There are five input values required to access the electron correction:

  • “year”: this is unfortunately a bit redundant, but you must provide the string “2016postVFP” when accessing this correction.
  • “ValType”: this input allows you to specify whether you would like to access the scale factor (“sf”) or one of its systematic uncertainty variations (“sfdown”, “sfup”).
  • “WorkingPoint”: this inputs allows you to specify which electron identification algorithm you are using.
    • “RecoAbove20”, “RecoBelow20”: these names will access scale factors for the electron reconstruction algorithm for electrons with energy either above or below 20 GeV.
    • “Veto”, “Loose”, “Medium”, “Tight”: these are the working points of the Electron\_cutBased identification algorithm.
    • “wp80iso”, “wp80noiso”, “wp90iso”, “wp90noiso”: these are the working points of the MVA identification algorithm. The number indicates the efficiency for identifying true electrons (80% or 90%), and “iso”/“noiso” indicates whether or not isolation was included in the training variables for the MVA. In NanoAOD the branches for these identification algorithms look like Electron_mvaFall17V2*_WP*.
  • The \(\eta\) and \(p_T\) values for the electron. Both are to be provided as float values, and the electron’s \(p_T\) value must be larger than 10 GeV for the correction to be found.

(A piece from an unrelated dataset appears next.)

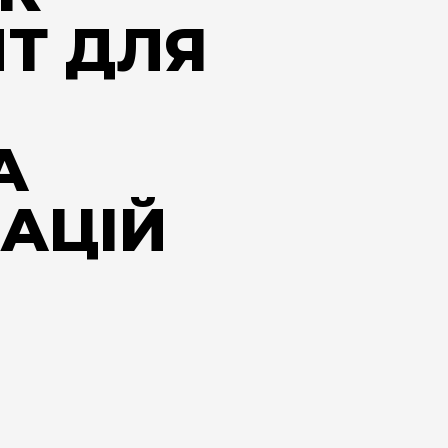
НТ ДЛЯ
А
АЦІЙ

The output will be a float that corresponds to a scale factor. The scale factor or one of its systematic variations should be multiplied onto the event weight. We will show this in an upcoming exercise.

Explore other correction files for jets, leptons, etc. The table below gives a basic map of what you expect to find in the different files:

This table gives a high-level summary of which types of corrections live in which JSON files
Correction type Physics object File
Collision Pileup puWeights
Detector response Jets jet_jerc, fatjet_jerc, jetvetomaps
Detector response MET met
Detector response Taus tau
Scale factors Muons muon_JPsi, muon_Z, muon_HighPt
Scale factors Electrons electron
Scale factors Photons photon
Scale factors Taus tau
Scale factors Jets btagging, ctagging, subjet_btagging, jmar

Software for accessing corrections


Install correctionlib

Open your python docker container and install correctionlib:

BASH

docker start -i my_python
pip install correctionlib

After pip installs any dependencies, you should see a message that version 2.6.1 has been installed:

OUTPUT

Successfully installed correctionlib-2.6.1

Download all the corrections files and unpack them:

BASH

wget https://opendata.cern.ch/eos/opendata/cms/corrections/jsonpog-integration-2016post.tar
tar -xf jsonpog-integration-2016post.tar
rm jsonpog-integration-2016post.tar

You should now see a folder called “POG” in your container with subdirectories for each CMS group:

BASH

ls POG/

OUTPUT

BTV  EGM  JME  LUM  MUO  TAU

In the final episode, we will see how to use the correctionlib package to access the corrections in the files

Key Points

  • The available 2016 corrections and a summary website can be accessed from the Open Data Portal (a “record” page for the corrections is forthcoming).
  • Mandatory corrections such as pileup and jet energy corrections are provided.
  • Scale factors for many reconstruction and identification algorithms are also provided.
  • The summary webpage is the best reference to understand the names, inputs, and outputs of the corrections.